"""

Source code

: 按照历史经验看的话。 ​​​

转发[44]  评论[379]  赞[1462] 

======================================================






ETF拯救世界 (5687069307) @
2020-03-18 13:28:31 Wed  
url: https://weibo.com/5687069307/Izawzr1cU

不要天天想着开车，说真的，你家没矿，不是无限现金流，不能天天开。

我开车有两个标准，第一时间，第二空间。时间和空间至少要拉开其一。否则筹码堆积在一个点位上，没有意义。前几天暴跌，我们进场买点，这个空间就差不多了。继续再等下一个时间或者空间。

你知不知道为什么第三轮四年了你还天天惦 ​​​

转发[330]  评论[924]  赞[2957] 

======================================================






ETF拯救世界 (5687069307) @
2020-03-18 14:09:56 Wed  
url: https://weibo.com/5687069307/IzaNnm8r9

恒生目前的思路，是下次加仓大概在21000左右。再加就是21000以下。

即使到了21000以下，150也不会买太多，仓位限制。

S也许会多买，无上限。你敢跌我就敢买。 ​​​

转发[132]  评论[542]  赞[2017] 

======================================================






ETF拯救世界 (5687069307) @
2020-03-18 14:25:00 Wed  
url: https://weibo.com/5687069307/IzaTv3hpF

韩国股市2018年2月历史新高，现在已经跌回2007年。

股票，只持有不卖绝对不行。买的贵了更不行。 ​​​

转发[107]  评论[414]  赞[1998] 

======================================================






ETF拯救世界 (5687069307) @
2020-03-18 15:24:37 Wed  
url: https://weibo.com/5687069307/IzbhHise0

"""

* [Exercise aim] Whenever the word "https" occurs in a line above, copy that line.

* [The completed task]
url: https://weibo.com/5687069307/Izawzr1cU
url: https://weibo.com/5687069307/IzaNnm8r9
url: https://weibo.com/5687069307/IzaTv3hpF
url: https://weibo.com/5687069307/IzbhHise0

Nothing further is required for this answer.